Hepek Static Site Generator

Hepek SSG writes Scala objects to files.
An object MyPage is written to a file my-page.html.
There is no special new markup/template language to learn, just plain old Scala.
Ctrl + Space and you get all the help you need.

Of course, instead of stitching Strings together you use:

Scalatags

Example:

def pageContent = div(
  h1("My Page"),
  ul(
    li("hello"),
    li("world")
  )
)

With Scalatags:

  • it is impossible to forget closing tags
  • you can use for loops, collections and all goodies Scala provides
  • reuse is trivial with helper defs

Markdown

Example:

def pageContent = div(
  s"""
    ## My Page
    - hello
    - world  
  """.md
)

This makes it easy to interpolate values inside markdown, rather that using error-prone YAML front matter..

Static to the Max

Code snippets

The code snippets in markdown are rendered statically, via Shiki nodejs library.
No need for any JS libraries in the browser.

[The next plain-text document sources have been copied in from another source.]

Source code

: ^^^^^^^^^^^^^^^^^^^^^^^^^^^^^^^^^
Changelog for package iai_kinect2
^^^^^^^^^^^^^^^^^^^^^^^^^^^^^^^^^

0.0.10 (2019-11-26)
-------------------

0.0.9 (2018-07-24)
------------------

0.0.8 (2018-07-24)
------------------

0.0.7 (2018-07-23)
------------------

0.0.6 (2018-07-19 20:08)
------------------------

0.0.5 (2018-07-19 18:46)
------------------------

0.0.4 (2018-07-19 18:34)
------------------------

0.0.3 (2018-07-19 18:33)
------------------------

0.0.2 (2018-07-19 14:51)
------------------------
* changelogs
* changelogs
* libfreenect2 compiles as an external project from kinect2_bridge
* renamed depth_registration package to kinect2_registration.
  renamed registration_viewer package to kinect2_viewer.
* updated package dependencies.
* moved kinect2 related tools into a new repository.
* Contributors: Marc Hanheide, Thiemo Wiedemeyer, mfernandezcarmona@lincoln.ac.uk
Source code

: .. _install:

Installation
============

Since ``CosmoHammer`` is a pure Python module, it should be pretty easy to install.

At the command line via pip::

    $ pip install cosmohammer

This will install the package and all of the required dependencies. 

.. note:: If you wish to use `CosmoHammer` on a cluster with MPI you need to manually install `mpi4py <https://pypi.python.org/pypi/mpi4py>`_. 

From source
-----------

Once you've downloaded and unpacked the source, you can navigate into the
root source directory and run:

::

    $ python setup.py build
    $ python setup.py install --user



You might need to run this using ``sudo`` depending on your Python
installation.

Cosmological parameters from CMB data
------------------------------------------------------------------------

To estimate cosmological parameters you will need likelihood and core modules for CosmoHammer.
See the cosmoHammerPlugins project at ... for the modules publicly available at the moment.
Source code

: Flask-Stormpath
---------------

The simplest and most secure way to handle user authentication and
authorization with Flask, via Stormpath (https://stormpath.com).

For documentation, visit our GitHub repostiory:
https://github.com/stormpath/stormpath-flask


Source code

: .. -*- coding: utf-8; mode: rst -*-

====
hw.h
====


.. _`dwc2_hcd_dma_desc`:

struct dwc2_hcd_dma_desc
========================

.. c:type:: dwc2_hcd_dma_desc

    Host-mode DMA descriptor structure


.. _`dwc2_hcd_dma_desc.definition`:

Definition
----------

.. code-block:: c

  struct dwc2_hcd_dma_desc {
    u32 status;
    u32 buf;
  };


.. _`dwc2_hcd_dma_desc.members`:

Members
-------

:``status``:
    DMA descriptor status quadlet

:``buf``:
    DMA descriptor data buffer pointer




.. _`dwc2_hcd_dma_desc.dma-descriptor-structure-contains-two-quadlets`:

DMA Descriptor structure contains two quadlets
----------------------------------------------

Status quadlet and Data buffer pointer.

Note that you need to have nodejs installed.

```scala
val str = "Hello, world!"
```

renders as:

val str = "Hello, world!"

Math snippets

```math
A \setminus B = {x | x \in A \land x \notin B}
```

renders as:

AB=xxAxBA \setminus B = {x | x \in A \land x \notin B}

Note that you need to have nodejs installed. Note that you need to add the KaTeX CSS!

Why Hepek?

There is no kilometer of HTML, emmet snippets, regex find-and-replace...
Everything is nice and tidy with functions, for loops, data abstractions, markdown etc.

Content is just a Scala object, use it directly to construct table of contents, RSS feed, sitemap.xml, PDFs etc.

Sick of rewriting relative urls all over the place, like my/folder/../styles.....?
Me too, the year is 2025, we can do better!
Just use .ref method and you're done!
Hepek SSG figures out relative path for you!